You can’t find it on a local map—at least for now.
That’s the working designation for the eastern extension of Osceola Parkway, and the anticipated toll road corridor that’s been approved by both the Florida Fish and Wildlife Commission (FWC) and the Central Florida Expressway Authority (CFX).
The new toll road would start near the interchange of State Road 417 and Boggy Creek Road in Orange County, due south of the Orlando International Airport, It would head south into Osceola County, meet up with an extension of Simpson Road, then turn east along the Orange-Osceola line, eventually meeting Narcoossee Road near a realigned Clapp Simms Duda Road. Broken into three segments, construction is currently slated to start in late 2025 or early 2026, depending on the segment.
Long-range plans, passed from the then Osceola County Expressway Authority to CFX about a decade ago, call for the road to eventually expand east to the northeast portion of the county. Another road would then travel south from there, cross Nova Road and link up with Florida’s Turnpike south of St. Cloud, where it would meet the Southport Connector, another planned road from Poinciana to the Turnpike. The final product would create a nearly full beltway around the county’s most populous areas — and open more land for development — when fully built out around 2040.

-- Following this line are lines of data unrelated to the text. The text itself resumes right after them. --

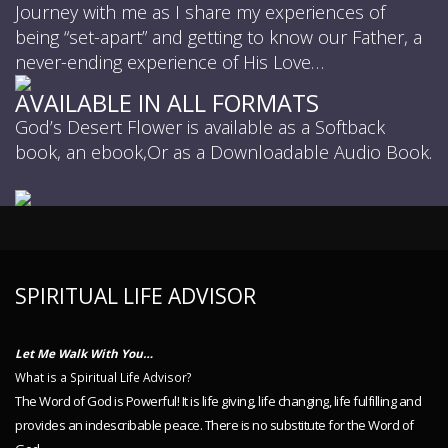
Journey with me as I share my experiences of
being “set-apart” and getting to know our Father, a
never-ending experience of His Love…
AVAILABLE IN ALL FORMATS
God’s Desert Flower is available as a Softback
book, an ebook,Or as a Downloadable Audio Book.
SPIRITUAL LIFE ADVISOR
Let Me Walk With You…
What is a Spiritual Life Advisor?
The Word of God is Powerful! It is life giving, life changing, life fulfilling and
provides an indescribable peace. There is no substitute for the Word of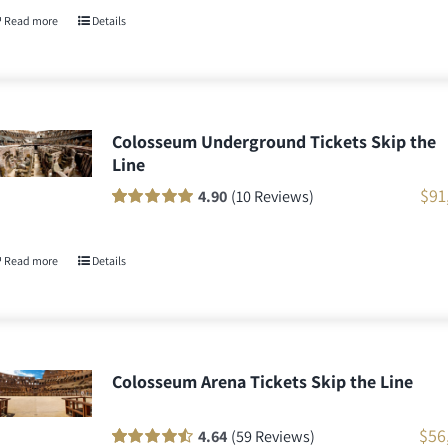
customer
Read more
Details
ratings
Colosseum Underground Tickets Skip the
Line
$
91
4.90
(10 Reviews)
Rated
10
100
out
of 5 based on
customer
Read more
Details
ratings
Colosseum Arena Tickets Skip the Line
$
56
4.64
(59 Reviews)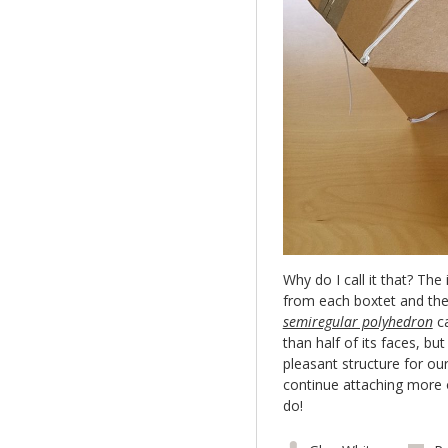
Why do I call it that? The
from each boxtet and the
semiregular polyhedron
ca
than half of its faces, bu
pleasant structure for ou
continue attaching more
do!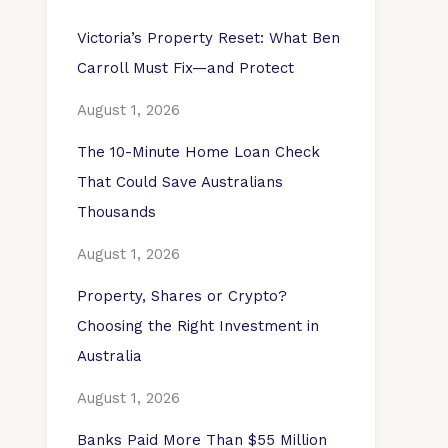
Victoria’s Property Reset: What Ben
Carroll Must Fix—and Protect
August 1, 2026
The 10-Minute Home Loan Check
That Could Save Australians
Thousands
August 1, 2026
Property, Shares or Crypto?
Choosing the Right Investment in
Australia
August 1, 2026
Banks Paid More Than $55 Million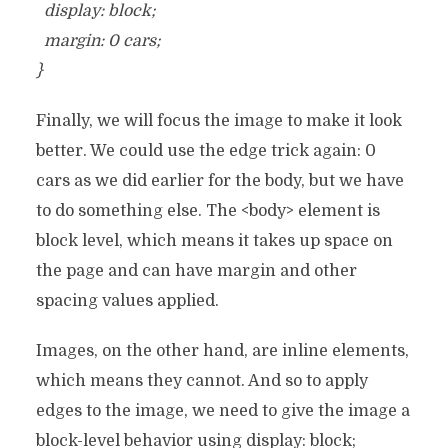
display: block;
margin: 0 cars;
}
Finally, we will focus the image to make it look
better. We could use the edge trick again: 0
cars as we did earlier for the body, but we have
to do something else. The <body> element is
block level, which means it takes up space on
the page and can have margin and other
spacing values ​​applied.
Images, on the other hand, are inline elements,
which means they cannot. And so to apply
edges to the image, we need to give the image a
block-level behavior using display: block;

So the rub here is this—the Osceola Parkway extension is not a new concept. The original Project Development & Environment (PD&E) study was completed in 2017.
It is that portion east of Narcoossee Road, which likely wouldn’t be built until about 2030, that has drawn the ire of nature conservationists. It passes through a swath of the Split Oak Forest, land that Osceola and Orange counties purchased and set aside for conservation in the 1990s.
“The Osceola Parkway Extension is unique because there is no viable alternative to build the road without touching conservation land,” the PD&E study reads.
“This doesn’t address current needs. It’s a development-enabling road,” Valerie Anderson, who represents the Friends of Split Oak, told the Osceola County Commission during the process to approve building the road.
On May 1, despite a 2020 referendum that passed in Orange County to maintain Split Oak’s sanctity, the FWC voted 6-1 to accept contingencies for the preserved land around the proposed corridor. Developer Tavistock’s offer to donate 1,550 other adjacent acres for preservation and $24 million to FWC to manage it all are a big part of those contingencies.
A day later, CFX—of which Osceola County Commissioner Brandon Arrington is a board member—approved the plans, along with the Florida Communities Trust. That’s a state agency that had to approve the easements through Split Oak since state funding was used to create the Forest.
Without debate, the CFX board voted 7-1 in favor, with Orange County Mayor Jerry Demings voting against, saying he supported the 2020 Orange voters’ referendum. CFX officials said they anticipate initiating design work on State Road SR 534 in late 2024.